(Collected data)
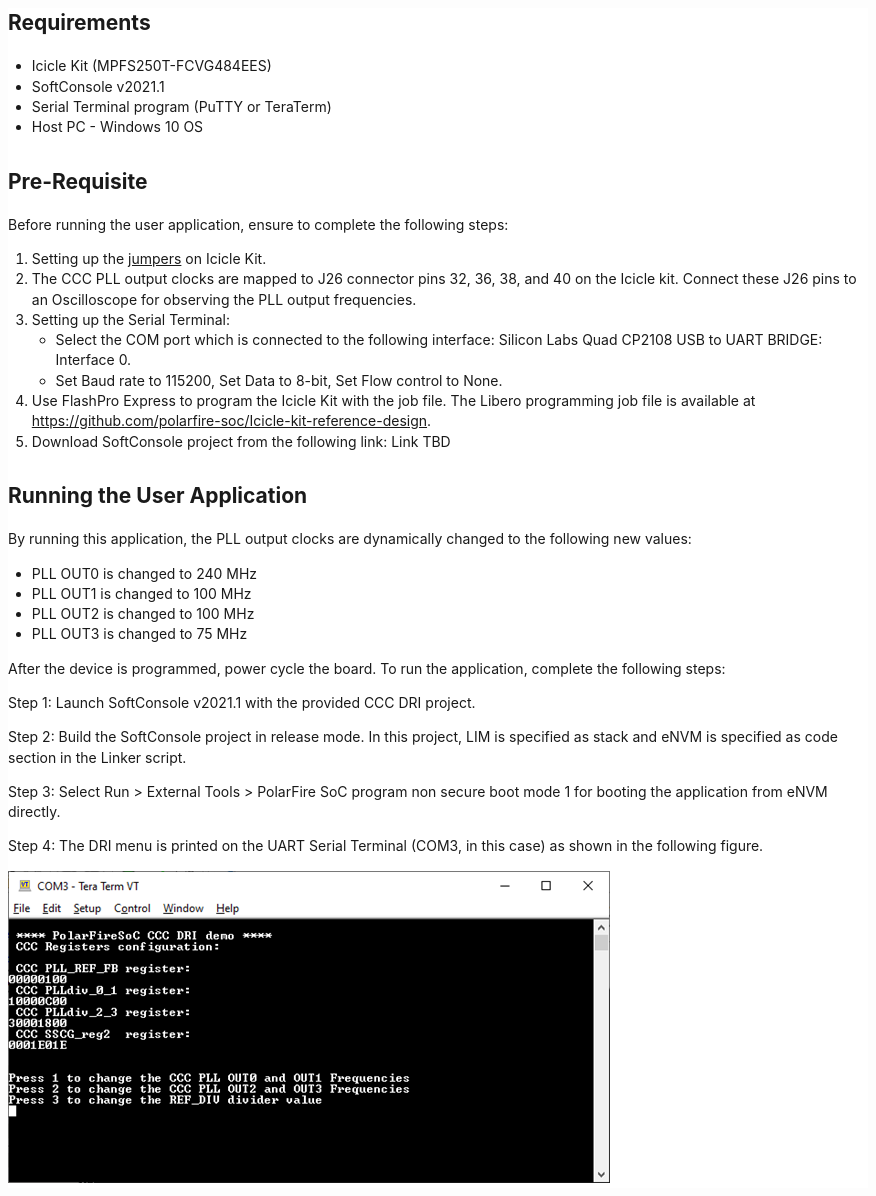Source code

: ## Requirements

- Icicle Kit (MPFS250T-FCVG484EES)
- SoftConsole v2021.1
- Serial Terminal program (PuTTY or TeraTerm)
- Host PC - Windows 10 OS

## Pre-Requisite

Before running the user application, ensure to complete the following steps:

1. Setting up the [jumpers](https://github.com/polarfire-soc/polarfire-soc-documentation/blob/master/boards/mpfs-Icicle-kit-es/updating-Icicle-kit/updating-Icicle-kit-design-and-linux.md) on Icicle Kit.
2. The CCC PLL output clocks are mapped to J26 connector pins 32, 36, 38, and 40 on the Icicle kit. Connect these J26 pins to an Oscilloscope for observing the PLL output frequencies.
3. Setting up the Serial Terminal:
   - Select the COM port which is connected to the following interface: Silicon Labs Quad CP2108 USB to UART BRIDGE: Interface 0.
   - Set Baud rate to 115200, Set Data to 8-bit, Set Flow control to None.
4. Use FlashPro Express to program the Icicle Kit with the job file. The Libero programming job file is available at https://github.com/polarfire-soc/Icicle-kit-reference-design.
5. Download SoftConsole project from the following link: Link TBD

## Running the User Application

By running this application, the PLL output clocks are dynamically changed to the following new values:

- PLL OUT0 is changed to 240 MHz
- PLL OUT1 is changed to 100 MHz
- PLL OUT2 is changed to 100 MHz
- PLL OUT3 is changed to 75 MHz

After the device is programmed, power cycle the board. To run the application, complete the following steps:

Step 1: Launch SoftConsole v2021.1 with the provided CCC DRI project.

Step 2: Build the SoftConsole project in release mode. In this project, LIM is specified as stack and eNVM is specified as code section in the Linker script. 

Step 3: Select Run > External Tools > PolarFire SoC program non secure boot mode 1 for booting the application from eNVM directly.

Step 4: The DRI menu is printed on the UART Serial Terminal (COM3, in this case) as shown in the following figure.

![](./images/DRI_screenshot_1.png)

→ Task to complete: Write out the items character for character, covering the stretch from their start through the line containing "Before running the", and leave the pictures out of your answer.

→ Worked solution:
Source code

: ## Requirements

- Icicle Kit (MPFS250T-FCVG484EES)
- SoftConsole v2021.1
- Serial Terminal program (PuTTY or TeraTerm)
- Host PC - Windows 10 OS

## Pre-Requisite

Before running the user application, ensure to complete the following steps:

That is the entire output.